Problem: Report every line below that has the string "hand" in it.

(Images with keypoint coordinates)

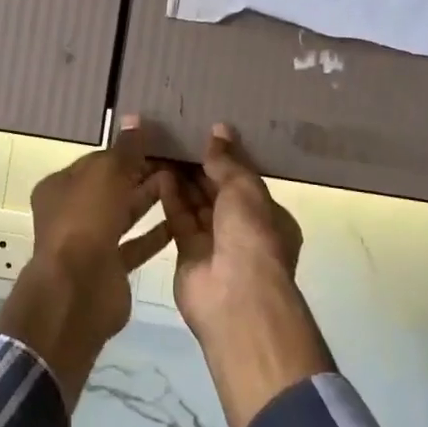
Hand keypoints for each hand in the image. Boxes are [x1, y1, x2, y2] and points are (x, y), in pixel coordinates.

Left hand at [0, 118, 171, 405]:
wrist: (78, 291)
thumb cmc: (86, 221)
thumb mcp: (107, 173)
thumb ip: (125, 149)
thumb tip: (136, 119)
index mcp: (60, 186)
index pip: (98, 161)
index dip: (127, 151)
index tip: (159, 143)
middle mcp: (72, 212)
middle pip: (112, 187)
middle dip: (142, 174)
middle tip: (179, 163)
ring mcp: (90, 242)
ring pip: (125, 214)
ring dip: (151, 200)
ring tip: (184, 184)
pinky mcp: (110, 267)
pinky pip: (136, 244)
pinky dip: (156, 233)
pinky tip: (182, 220)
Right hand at [159, 124, 303, 333]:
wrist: (235, 296)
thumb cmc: (251, 235)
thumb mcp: (245, 188)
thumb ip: (228, 161)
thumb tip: (219, 130)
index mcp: (269, 215)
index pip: (245, 181)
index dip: (226, 159)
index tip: (204, 135)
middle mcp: (243, 230)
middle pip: (218, 192)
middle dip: (200, 168)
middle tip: (177, 137)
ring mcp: (215, 244)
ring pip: (196, 205)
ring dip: (182, 180)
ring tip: (163, 149)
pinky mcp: (188, 254)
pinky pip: (179, 219)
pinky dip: (171, 198)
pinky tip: (159, 173)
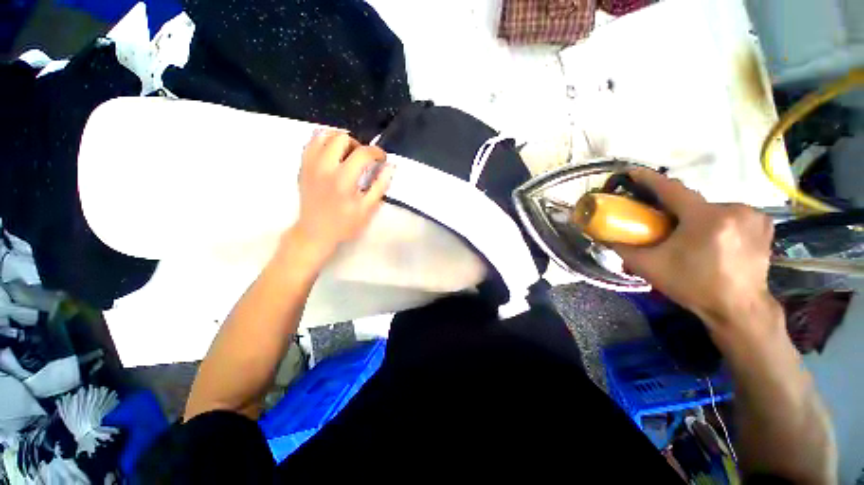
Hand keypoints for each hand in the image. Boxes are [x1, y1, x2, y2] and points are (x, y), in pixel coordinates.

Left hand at [289, 131, 393, 264]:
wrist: (314, 232)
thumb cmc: (344, 224)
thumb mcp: (367, 209)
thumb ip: (380, 186)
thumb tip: (390, 166)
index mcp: (343, 179)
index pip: (363, 153)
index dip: (377, 152)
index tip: (382, 159)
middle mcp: (325, 167)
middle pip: (342, 137)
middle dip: (358, 144)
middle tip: (363, 159)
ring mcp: (310, 164)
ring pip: (324, 135)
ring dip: (340, 140)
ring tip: (347, 154)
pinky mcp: (302, 166)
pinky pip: (311, 142)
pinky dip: (324, 142)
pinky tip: (332, 154)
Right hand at [612, 168, 779, 338]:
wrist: (738, 309)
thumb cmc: (693, 286)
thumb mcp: (649, 267)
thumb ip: (622, 248)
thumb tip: (602, 234)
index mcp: (705, 218)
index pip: (671, 189)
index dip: (649, 179)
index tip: (632, 172)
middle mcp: (732, 209)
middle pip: (691, 201)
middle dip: (674, 210)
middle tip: (661, 224)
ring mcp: (752, 215)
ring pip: (711, 208)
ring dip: (696, 217)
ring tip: (689, 236)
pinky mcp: (764, 223)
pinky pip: (731, 213)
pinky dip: (717, 220)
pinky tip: (714, 238)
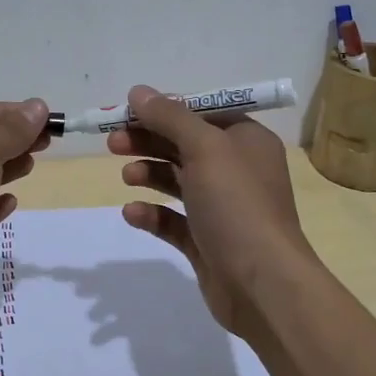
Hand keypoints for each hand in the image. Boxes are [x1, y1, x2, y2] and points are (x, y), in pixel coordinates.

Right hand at [108, 85, 319, 336]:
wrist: (263, 284)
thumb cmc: (237, 204)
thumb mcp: (204, 149)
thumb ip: (170, 117)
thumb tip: (139, 91)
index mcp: (246, 141)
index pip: (201, 113)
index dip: (164, 109)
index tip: (128, 112)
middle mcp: (236, 170)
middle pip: (184, 145)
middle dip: (148, 140)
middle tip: (112, 142)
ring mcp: (222, 208)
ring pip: (177, 181)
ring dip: (149, 173)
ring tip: (126, 176)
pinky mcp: (207, 241)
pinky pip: (173, 220)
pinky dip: (152, 213)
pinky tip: (132, 213)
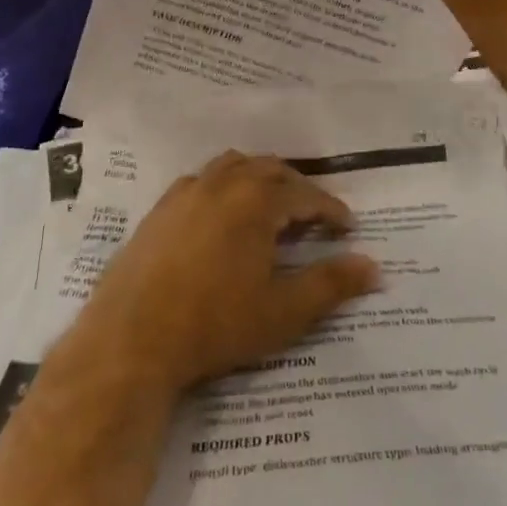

Solved exercise:
Hand keypoints for each hand in the image. Boxes are [x1, y1, x2, y2] and points are (x, y), in pixel coordinates.
Left hand at [0, 118, 171, 405]:
Right hand at [159, 124, 303, 333]:
Hand keypoints for each hand in the image. Boxes are [x1, y1, x2, y2] and points are (x, y), in pixel coordinates.
Left hand at [289, 131, 393, 264]:
Right hand at [612, 168, 779, 338]:
Hand keypoints for each hand in the image. Boxes are [x1, y1, x2, y2] and points are (x, y), in pixel coordinates.
Right hand at [108, 85, 319, 336]:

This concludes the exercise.